To-do item: In the Shakkie forum thread, what is the name of the other scape Thomas McMillan asks Graeme Edwards about?
Provided passage below:
# Shakkie......a blast from my past.



## Graeme Edwards (8 Dec 2008)

Hi guys,

I thought I would repost some old images of one of my best aquascapes. This has done very well for me featuring in a number of PFK issues, winning the PFK aquascaping contest, published in a TFH Nano aquaria book and my first ever ADA entry. Happy days where this scape was concerned. Some of you old school TFF peeps may remember is, but im sure there are many who have never seen it, so here it is.

Ill say no more for now, I hope I hope you all like it.  8) 




















*
Cheers.*


----------



## chump54 (8 Dec 2008)

beautiful from every angle... I love the way the light falls on it

can you post some info about plants?

and I'm not sure if its the done thing but I would love to see an image of how it looks with the equipment still in?

thanks, love it

C


----------



## George Farmer (8 Dec 2008)

Retro!

I always held this with very high regard (hence why it won the <60cm PFK aquascaping award...)

Nice one buddy.


----------



## Thomas McMillan (8 Dec 2008)

Oh! Oh! I think I've seen this on TFF - didn't you do one called Soar aswell? (I secretly prefer that one. )


----------



## Graeme Edwards (8 Dec 2008)

Here is the plant list and location.




With all the gear in, very minimal.











			
				Thomas McMillan said:
			
		

> Oh! Oh! I think I've seen this on TFF - didn't you do one called Soar as well? (I secretly prefer that one. )



Yes Thomas, you remember right.....here it is again.










My photo editing has come on a bit since then, so i could do a bit better in mo opinion, but still, looking good for retro ahy!


*Cheers*.


----------



## Dan Crawford (9 Dec 2008)

Boh, boh, boh! I love these tanks, they do stuff to me that aquariums shouldn't be able to do     

Now then Edwards, lets have a look at your 30cm Optiwhite! I'll show you mine if you show me yours


----------



## Graeme Edwards (9 Dec 2008)

All in good time mate. Im just waiting for the stems to kick back in and a few tweaks here and there and then the full unavailing. I hope if i move in the next few weeks, the opti white wont suffer.....


----------



## Dan Crawford (9 Dec 2008)

Graeme Edwards said:
			
		

> I hope if i move in the next few weeks, the opti white wont suffer.....


mate, you shouldn't worry, you did a stunning recovery at the FOF this year, far better than i could and did do with the pressure on!


----------



## aaronnorth (9 Dec 2008)

I love this scape, very elegant - interestin shot with the magnifying glass too


----------



## John Starkey (9 Dec 2008)

Hi brother edwards,i remember these pics well,it was these sort of scapes that gave me the inspiration to try my hand at this lovely hobby,regards john.


----------



## Graeme Edwards (10 Dec 2008)

Thats why I reposted it Jhon....try and re inspire people who perhaps haven't seen it or my work.

Life has got in the way for me over the past 18 months, so im some what lagging behind. But its not a race, and ill soon catch up  8) 

Cheers.


----------



## siboyslim (11 Dec 2008)

Just a quick post to say great tanks Graeme, plenty of inspiration there!

I beginning to get addicted now! Cheers for the advice earlier today.

Cheers

Simon (Ruabon)
End of Provided passage.
Provided data below:
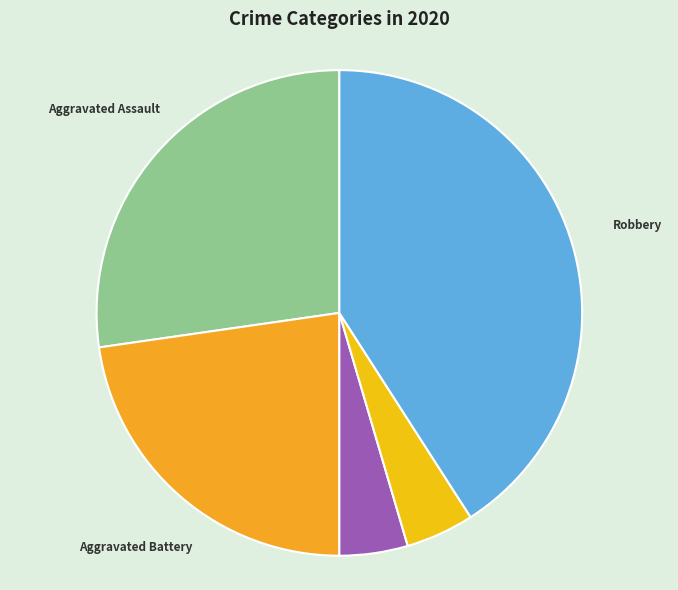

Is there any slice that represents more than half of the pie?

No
End of Provided data.
Provided data below:
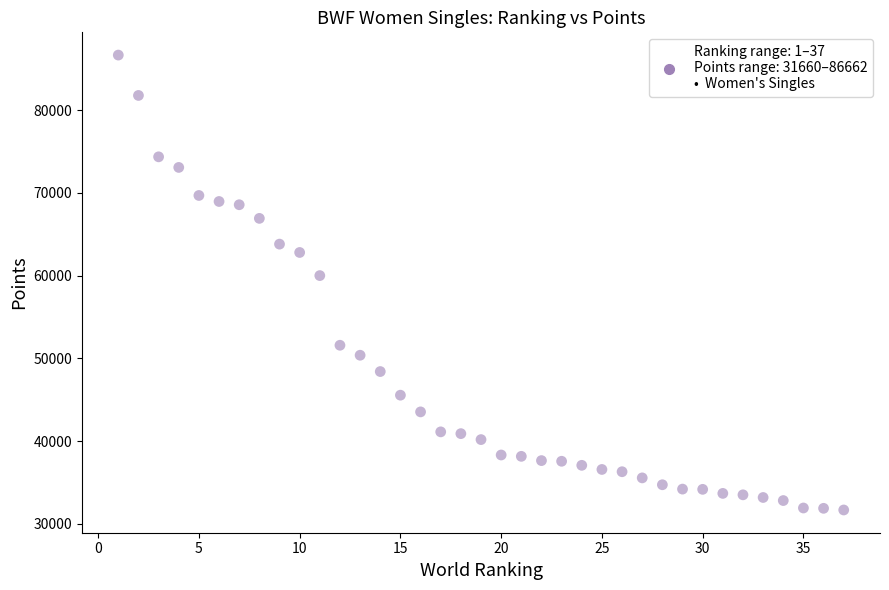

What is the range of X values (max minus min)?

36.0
End of Provided data.
Provided data below:
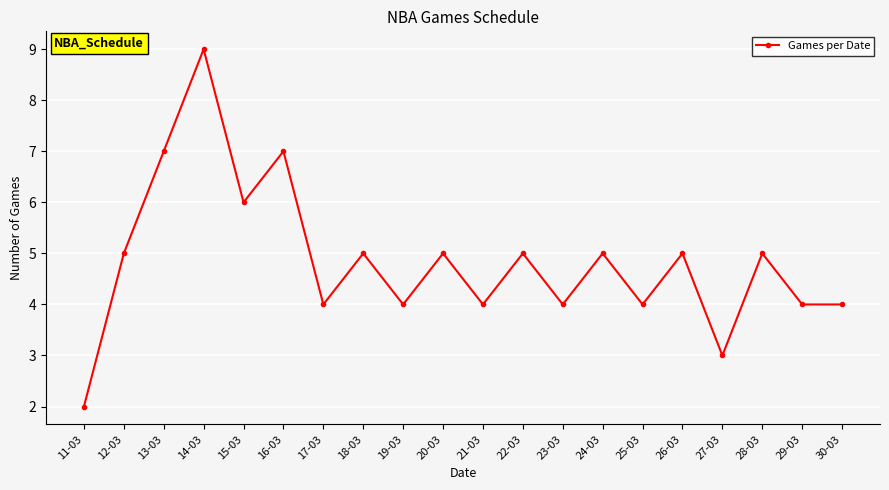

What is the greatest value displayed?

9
End of Provided data.
Result of the task: Soar